Highlights & Insights¶

Perspective Reversal: Instead of trying to catch up to diffusion as a new paradigm, A3 "reduces" diffusion to a special case of AR. Group-wise factorization unifies standard AR, multi-token prediction, and masked diffusion into a single elegant framework.
Asset Reuse: Starting from LLaMA checkpoints with a progressive curriculum avoids the high cost and instability of training diffusion LMs from scratch.
Training-Inference Consistency: Dynamic resampling uses the AR conditional distribution directly, avoiding the need for predefined noise schedules and the sensitivity associated with them.
The two-stream attention explicitly decouples "positional conditioning (where to predict)" from "contextual support (what to predict)," which is key to supporting any-order generation without losing recursive dependencies.

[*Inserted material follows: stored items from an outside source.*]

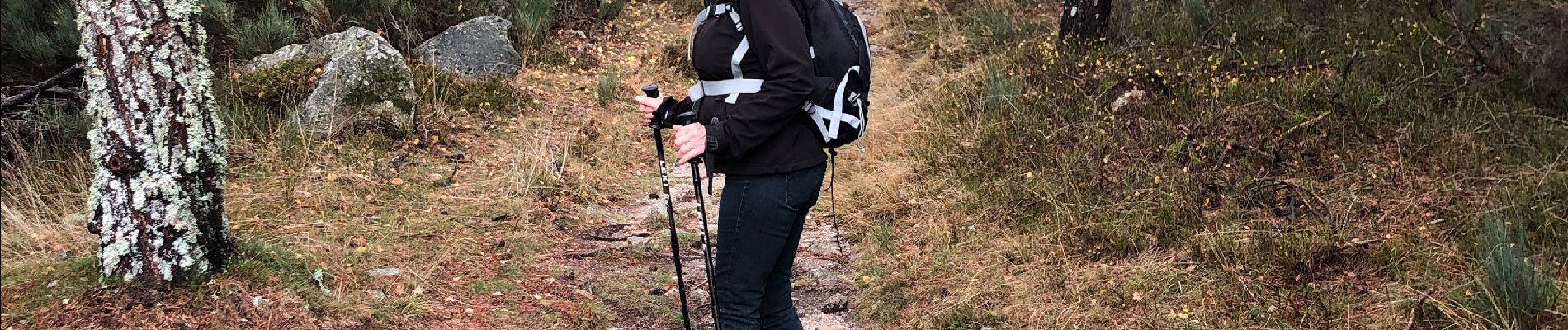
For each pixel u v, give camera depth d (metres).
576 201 5.25
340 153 5.44
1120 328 3.62
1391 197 4.38
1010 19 9.30
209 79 3.50
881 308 3.98
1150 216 4.43
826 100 2.59
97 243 3.98
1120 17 7.93
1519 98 5.18
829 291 4.21
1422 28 6.32
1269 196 4.51
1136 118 5.59
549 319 3.70
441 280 3.97
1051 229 4.48
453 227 4.55
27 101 5.68
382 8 7.75
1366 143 4.97
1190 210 4.41
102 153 3.33
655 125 2.86
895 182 5.31
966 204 4.89
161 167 3.33
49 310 3.31
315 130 5.65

Limitations & Future Work¶

Still trails pure AR baselines: A3-8B lags behind LLaMA-3.1-8B in most tasks. While attributed to training data volume (8B tokens), this remains unverified at scale.
Infilling advantage not fully realized: In ROCStories, A3-8B (19.2/4.6/18.6) performed worse than DiffuLlama (23.3/5.5/21.2), suggesting any-order potential for infilling is not yet fully tapped.
High overhead for dynamic resampling: Re-evaluating all uncompleted positions at each step is computationally expensive; the speed-quality trade-off needs task-specific tuning.
Limited scale and scope: Scaling only reached 8B and tasks were limited to QA/commonsense/infilling, without verifying performance on code, long-form text, or instruction following.

Masked Diffusion Language Models (LLaDA, DiffuLlama, Dream, Plaid): Direct competitors to A3, which borrows their flexibility but replaces single-layer denoising with AR factorization.
AR Multi-token Prediction / Speculative Decoding: Focuses on accelerating AR but remains locked in left-to-right order; A3 generalizes this to any-order parallel prediction.
XLNet Permutation LM and Two-stream Attention: The methodological foundation for A3, which scales the permutation objective to groups and utilizes the stream decoupling.
Insight: When a "new paradigm" lags in quality behind an established one, reformulating the new paradigm as a generalization of the old (rather than a replacement) often yields the benefits of both. This unified framework approach may be applicable to other domains like image or audio generation.

Rating¶

Novelty: ⭐⭐⭐⭐ Unifying diffusion as group-wise AR via two-stream attention and a progressive curriculum is both novel and theoretically sound.
Experimental Thoroughness: ⭐⭐⭐ Covers key metrics, scaling, and ablations, but stops at 8B and has not yet closed the gap with pure AR baselines.
Writing Quality: ⭐⭐⭐⭐ The narrative effectively bridges motivation, formulation, and implementation with clear diagrams.
Value: ⭐⭐⭐⭐ Offers a practical compromise between generation flexibility and AR quality, showing promising data efficiency and scaling trends.